Can Changes Be Made to the Tool?
This isn’t the first tool the state has created. The SNAP tool (used to set rates for providers in foster care) is now on iterations into the double digits. There are likely to be many revisions to the FNA over the first couple of years as the state fine-tunes and hones it through feedback and inquiry.
The state will be receiving copies of all completed assessments conducted on customers. You or your legal representatives may request a copy of the FNA tool at any time. The Department will be sharing when there are major changes to the tool, but state representatives have stated that the state will not be releasing information related to the scoring algorithms and may or may not share when the algorithms have been changed. There is currently an advisory group comprising stakeholders from a variety of backgrounds who will continue meeting well into the future.
You always have the right to request a new review of the assessment; brokerages are responsible for performing the assessment within 45 days of request. Higher level review details are forthcoming.
Want to Learn More?
Information changes, literally, by the hour. Oregon’s DD services have never seen such sweeping change so swiftly. Portions of this article might be out-dated within a day or two, in fact. If there are significant changes or amendments, I will note them below this article on Independence Northwest’s blog.

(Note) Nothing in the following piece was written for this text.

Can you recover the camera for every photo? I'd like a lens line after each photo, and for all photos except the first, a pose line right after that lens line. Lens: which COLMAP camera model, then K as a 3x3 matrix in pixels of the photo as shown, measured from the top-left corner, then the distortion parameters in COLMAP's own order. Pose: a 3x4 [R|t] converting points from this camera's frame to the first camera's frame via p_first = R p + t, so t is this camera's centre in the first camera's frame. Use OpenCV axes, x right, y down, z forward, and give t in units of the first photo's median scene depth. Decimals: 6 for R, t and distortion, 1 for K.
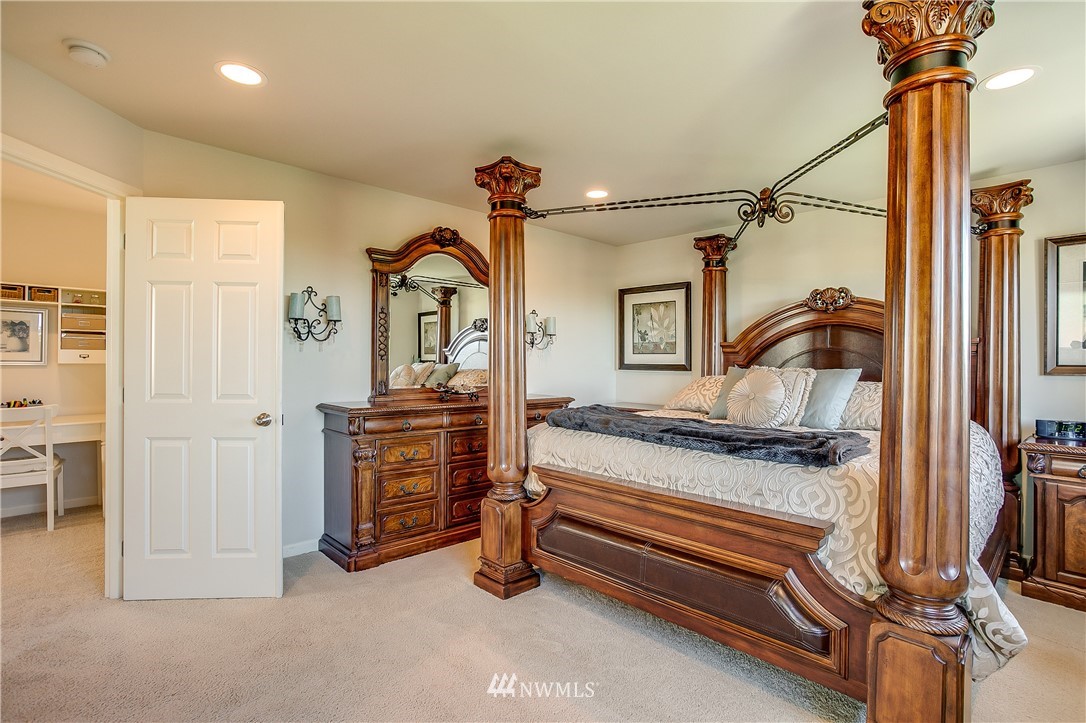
lens RADIAL K [[520.3, 0, 550.1], [0, 520.3, 364.7], [0, 0, 1]] dist [-0.037598, 0.003286]
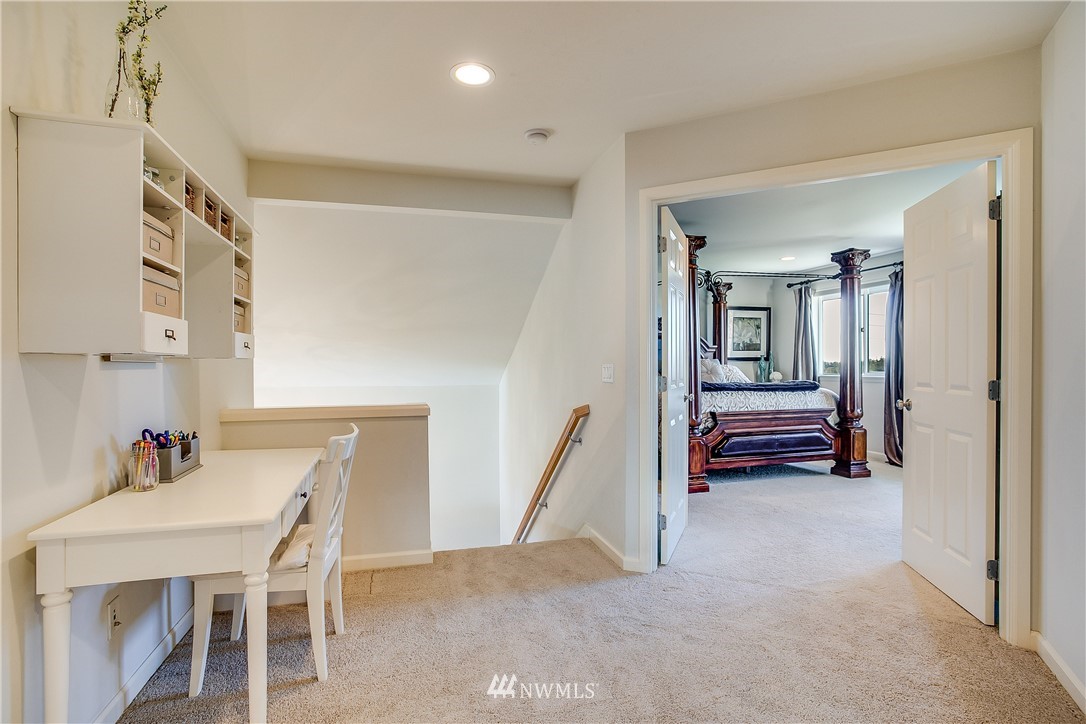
lens RADIAL K [[532.9, 0, 540.2], [0, 532.9, 365.7], [0, 0, 1]] dist [-0.034262, 0.005031]
pose [[0.466853, -0.014281, 0.884220, -1.205653], [0.010970, 0.999886, 0.010358, 0.002715], [-0.884267, 0.004864, 0.466956, 0.410621]]
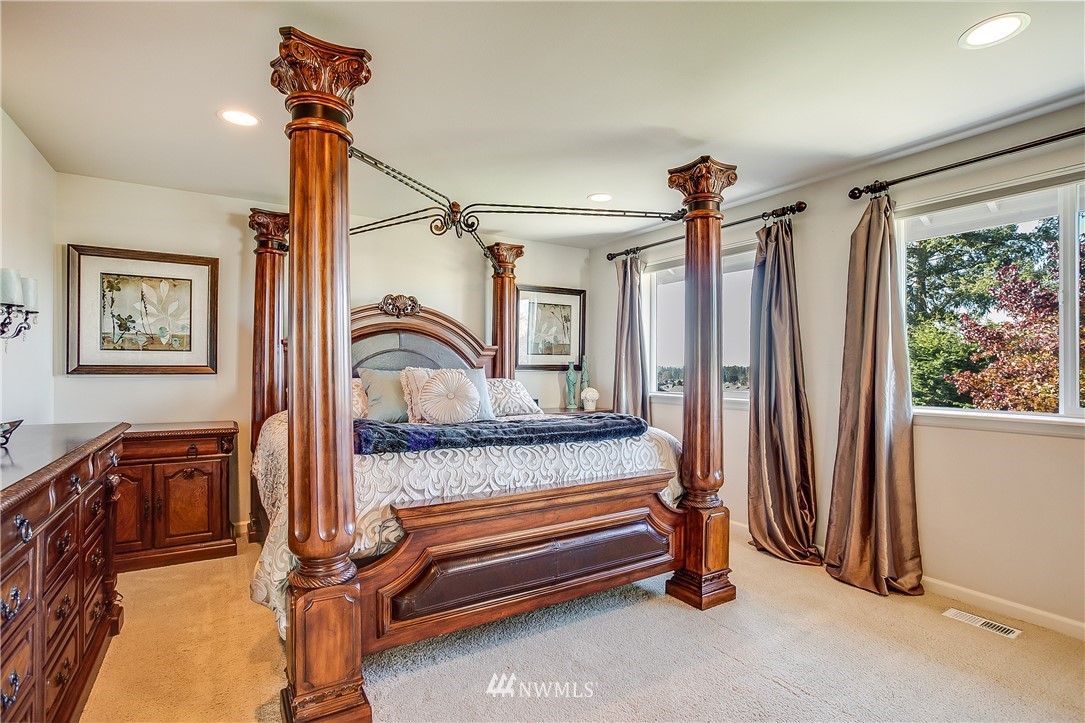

To help customers, families and their advocates better understand what’s happening, Independence Northwest will begin hosting a series of informational sessions at our office a couple of times a month. The sessions will cover information on the Functional Needs Assessment as well as other changes.
When: Wednesday August 21st 6:30 – 8:00pm
Wednesday August 28th 6:30 – 8:00pm
Where: 541 NE 20th Avenue Suite 103, Portland
Please RSVP by calling Rachel Kroll at INW (503.546.2950) so we are sure we have ample materials and space for the presentations.
Keep an eye out for additional articles in the coming days and weeks on the K Plan, changes to guardian payment, changes to case management options, changes to the brokerage ISP (Individual Support Plan) and more.
If you have questions, please don’t hesitate to contact your Personal Agent for the latest details. You may also drop me a line at larry.deal(at)independencenw.org and I’ll do my best to either answer your question or refer you to someone who can.
Changes to services come with some degree of difficulty and we recognize that some of these changes are significant. We will do all we can to share the information we receive and offer transparency and support through each transition.
Thank you for being part of the Independence Northwest and the brokerage community. We are honored to serve you.